Many people who are diagnosed in the world’s system with substance use disorder (SUD) are more susceptible to contracting the COVID-19 virus because they “cycle in and out of emergency departments, addiction treatment centers, homeless shelters and correctional facilities like jails and prisons.” (Senior, Rob) Nora Volkow, MD, director of the National Institute of Drug Abuse (NIDA) says that these “circumstances pose unique challenges regarding COVID-19 transmission.” (Senior, Rob)

Residential addiction facilities are faced with unique challenges because unrelated people are living in close proximity to one another and are potentially spreading the virus among themselves. The director of a homeless shelter told me that his staff lovingly teaches basic hygiene practices to those whom he serves – no one has ever taught them their importance. Infection control precautions (Centers for Disease Control and Prevention) can be learned and must be practiced until they become second nature.

Years ago, I remember hearing from two residential programs that were overrun with bed bugs! Yikes! I am so glad I never had to deal with that issue while I was a director. Months were spent until they were finally rid of all those pests. In one case, the program even had to replace mattresses and carpet.

There was another program that was sharing hand-foot-and-mouth disease among its residents. The highly contagious nature of that virus spread throughout the residents quickly. These awful situations were extremely difficult to manage, and complicating matters was the concern for the health of the staff team, who were not immune to these things!

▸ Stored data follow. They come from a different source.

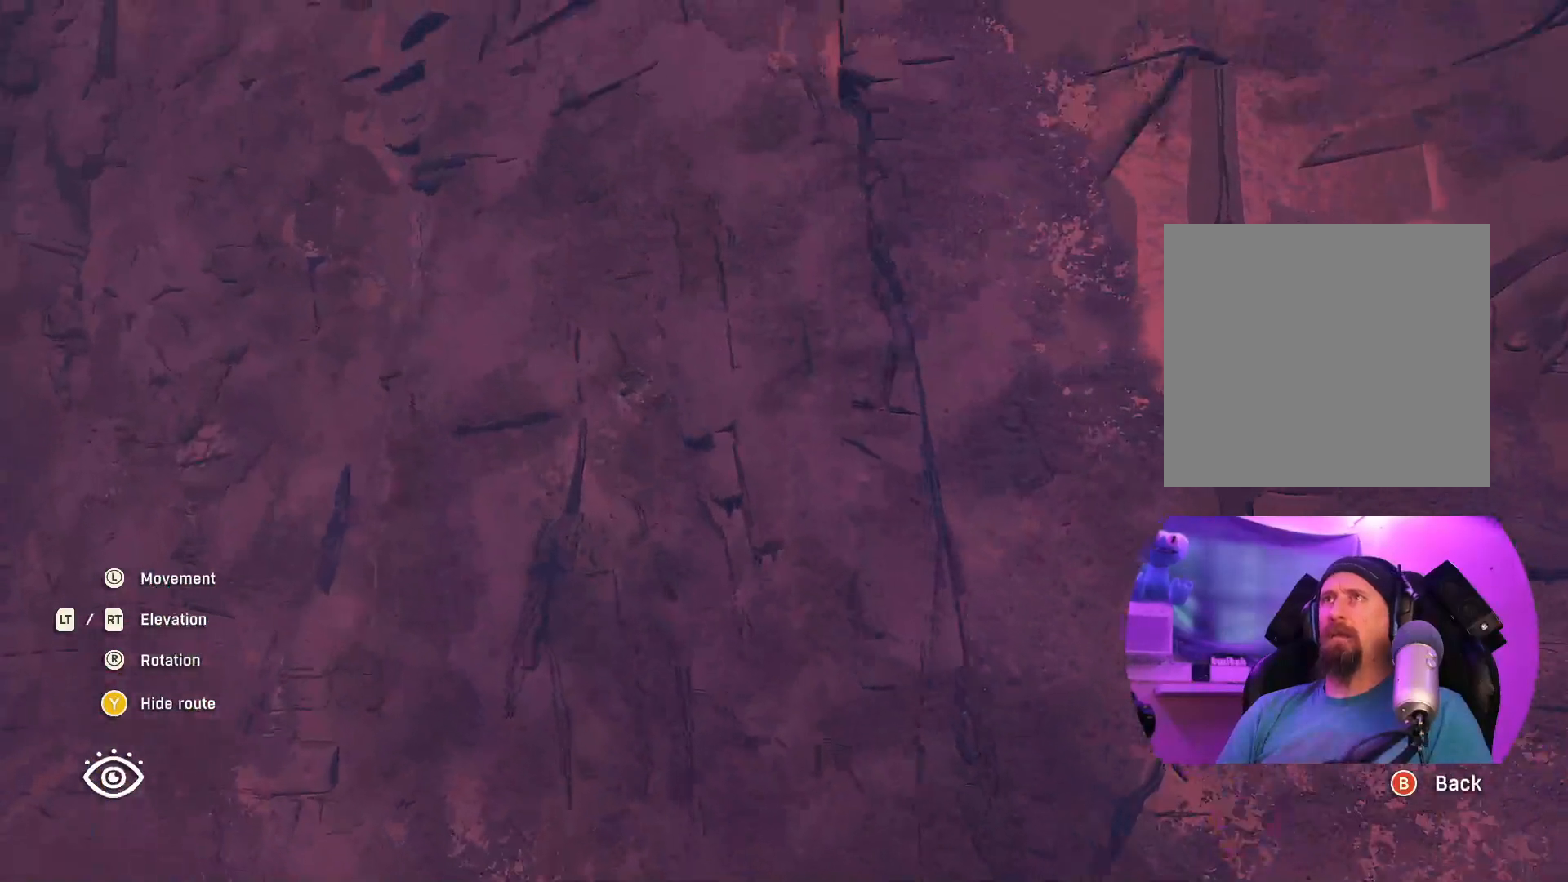
{"buttons": ["R2"], "left_stick": "left", "right_stick": "right", "events": [[450, "R2", "down"], [467, "right_stick", "right"]]}
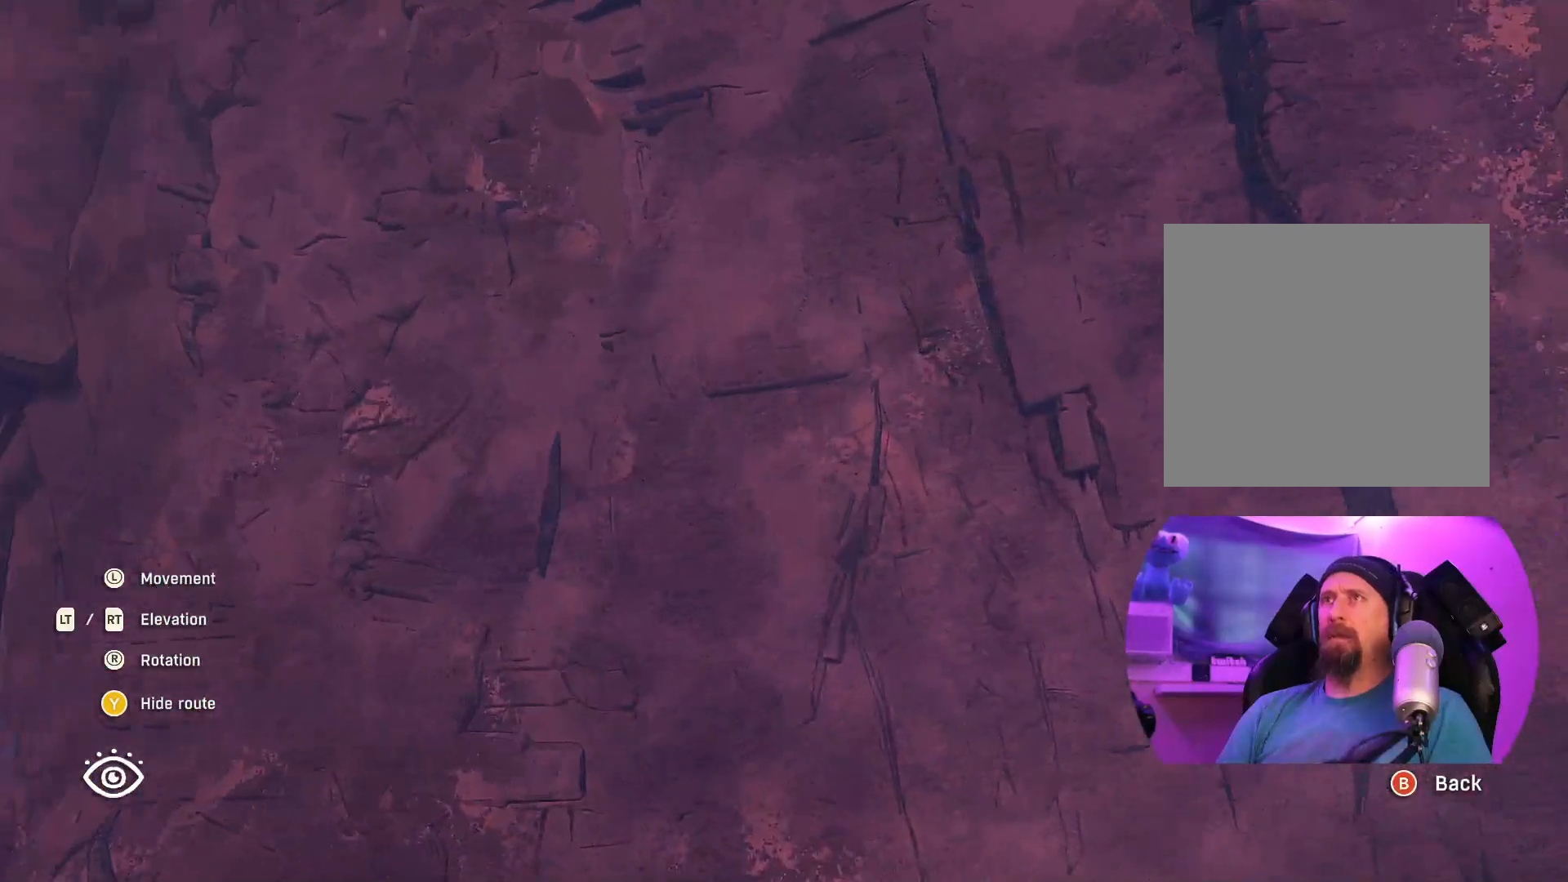
{"buttons": [], "left_stick": "left", "right_stick": "center", "events": [[83, "R2", "up"], [367, "right_stick", "center"]]}
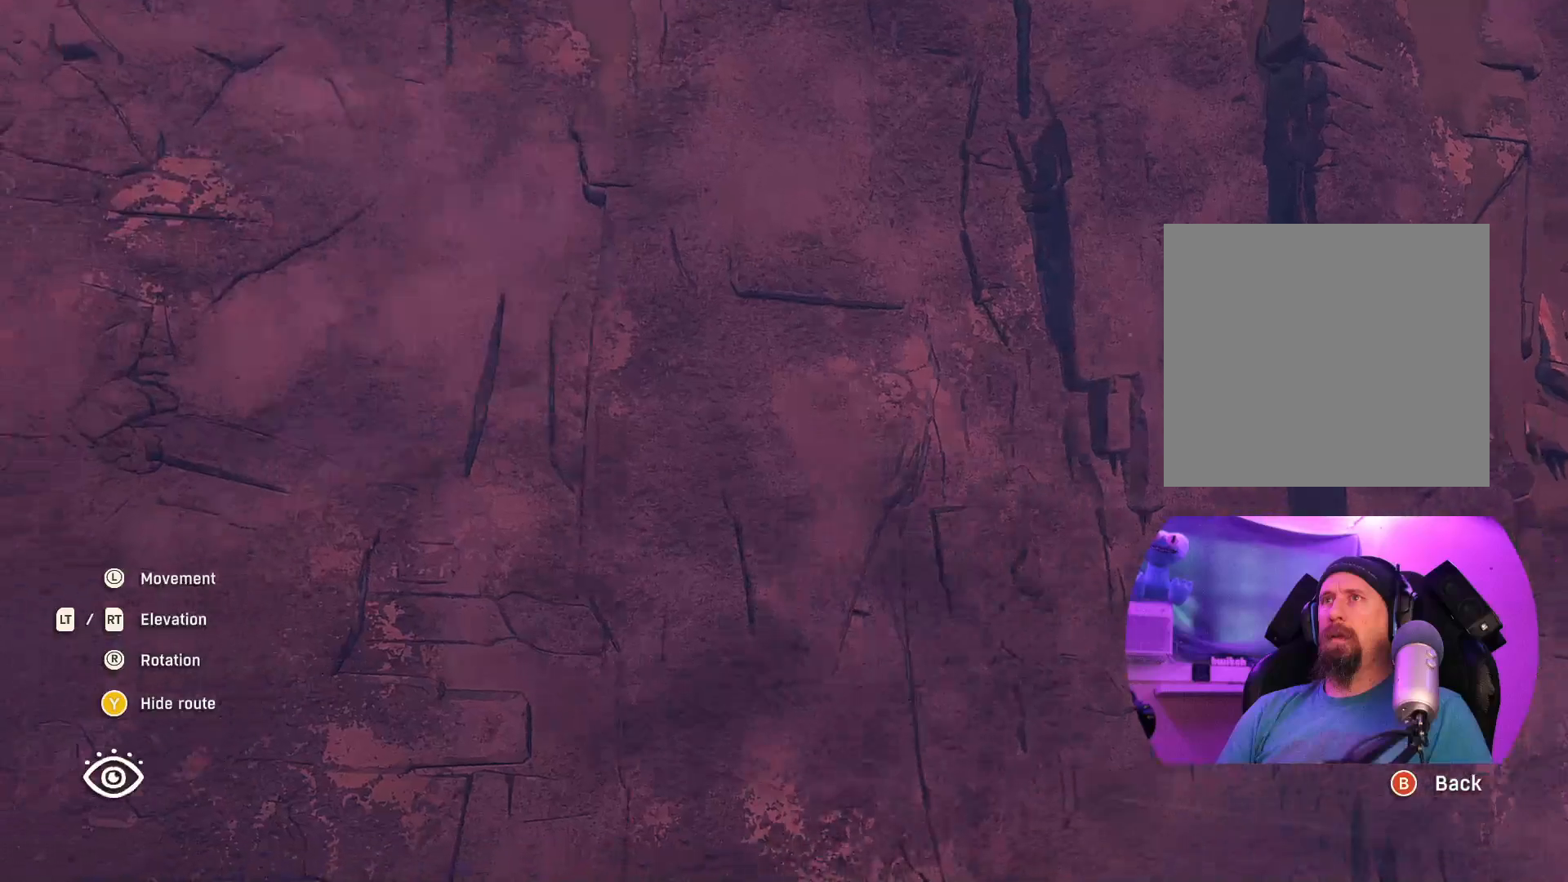
{"buttons": ["R2"], "left_stick": "up-right", "right_stick": "right", "events": [[150, "left_stick", "up"], [217, "R2", "down"], [250, "right_stick", "right"], [367, "left_stick", "up-right"]]}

With the events of the past few weeks, I’m being made aware of several residential addiction programs that have had to send residents home for quarantine at home as a result of COVID-19. Being back in a home environment before they are ready for the challenges of temptation, the men and women have had no other choice. The disruptions to the programs were inevitable under such circumstances of a pandemic. All that groundwork of counseling and instructing those residents who are now at home and unable to continue working on their recovery programs has now been put on halt. It is very unfortunate and extremely challenging for sure. Creative solutions are simmering and ramping up though. Online access to video teaching and accountability measures are in the works, but I am concerned that sometimes the most effective method is the person-to-person discipline and structure of a residential place.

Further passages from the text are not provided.